We will now derive the probability that a given observation is part of a bootstrap sample. Suppose that we obtain a bootstrap sample from a set of \(n\) observations.

  1. What is the probability that the first bootstrap observation is not the \(j\)th observation from the original sample? Justify your answer.
  2. What is the probability that the second bootstrap observation is not the \(j\)th observation from the original sample? Justify your answer.
  3. Argue that the probability that the \(j\)th observation is not in the bootstrap sample is \((1-1/n)^n\).
  4. When \(n = 5\) what is the probability that the \(j\)th observation is in the bootstrap sample?
  5. When \(n = 100\) what is the probability that the \(j\)th observation is in the bootstrap sample?
  6. When \(n = 10,000\) what is the probability that the \(j\)th observation is in the bootstrap sample?
  7. Create a plot that displays, for each integer value of \(n\) from 1 to 100,000 the probability that the \(j\)th observation is in the bootstrap sample. Comment on what you observe.
  8. We will now investigate numerically that a bootstrap sample of size \(n = 100\) contains the \(j\)th observation. Here \(j = 4\). We repeatedly create bootstrap samples, and each time we record whether or not the fourth observation is contained in the bootstrap sample.
set.seed(  ) # set a seed here

store <- integer(10000)

for (i in seq_along(store)) {
  store[i] <- sum(sample(seq_len(100), replace = TRUE) == 4) > 0
}

mean(store)

Comment on the results obtained.

Exercise 5 (10 points)

Suppose that we use some statistical learning method to make a prediction for the response \(Y\) for a particular value of the predictor \(X\).
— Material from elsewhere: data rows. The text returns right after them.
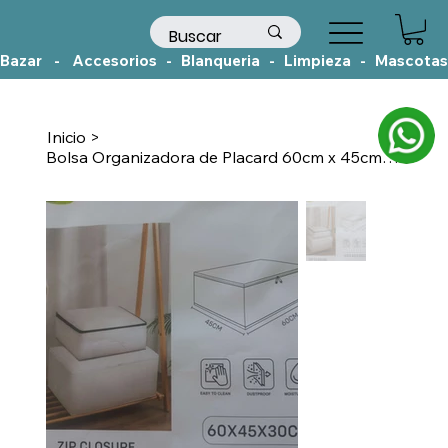
Bazar    -    Accesorios   -   Blanqueria   -   Limpieza   -   Mascotas
Inicio
>
Bolsa Organizadora de Placard 60cm x 45cm x 30cm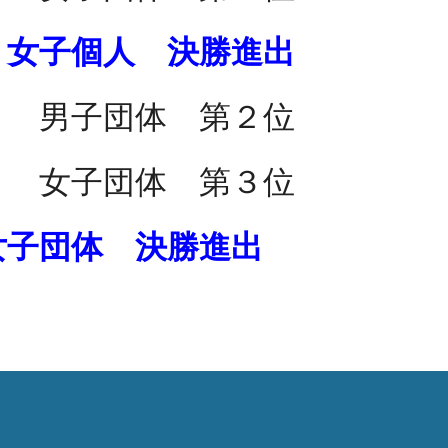
 女子個人 決勝進出
）
男子
団体 第
２
位
会）
女子
団体 第
３
位
女子
団体
決勝進出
  1. Carefully describe how we might estimate the standard deviation of our prediction.
  2. Is this procedure depends on what statistical learning method we are using?

Exercise 6 (15 points)

This exercise should be answered using the Default data set, which is part of the LSLR package. If you don’t have it installed already you can install it with

To load the data set run the following code

library(ISLR)
data("Default")
  1. Use the parsnip package to fit a logistic regression on the default data set. default is the response and income and balance are the predictors. Then use summary() on the fitted model to determine the estimated standard errors for the coefficients associated with income and balance. Comment on the estimated standard errors.
  2. Use the bootstraps() function from the rsample package to generate 25 bootstraps of Default.
  3. Run the following code. Change boots to the name of the bootstrapping object created in the previous question. This will take a minute or two to run. Comment on
# This function takes a `bootstrapped` split object, and fits a logistic model
fit_lr_on_bootstrap <- function(split) {
    logistic_reg() %>%
    set_engine("glm") %>%
    set_mode("classification") %>%
    fit(default ~ income + balance, analysis(split))
}

# This code uses `map()` to run the model inside each split. Then it used
# `tidy()` to extract the model estimates the parameter
boot_models <-
  boots %>% 
  mutate(model = map(splits, fit_lr_on_bootstrap),
         coef_info = map(model, tidy))

# This code extract the estimates for each model that was fit
boot_coefs <-
  boot_models %>% 
  unnest(coef_info)

# This code calculates the standard deviation of the estimate
sd_estimates <- boot_coefs %>%
  group_by(term) %>%
  summarise(std.error_est = sd(estimate))
sd_estimates
  1. Comment on the estimated standard errors obtained using the summary() function on the first model and the estimated standard errors you found using the above code.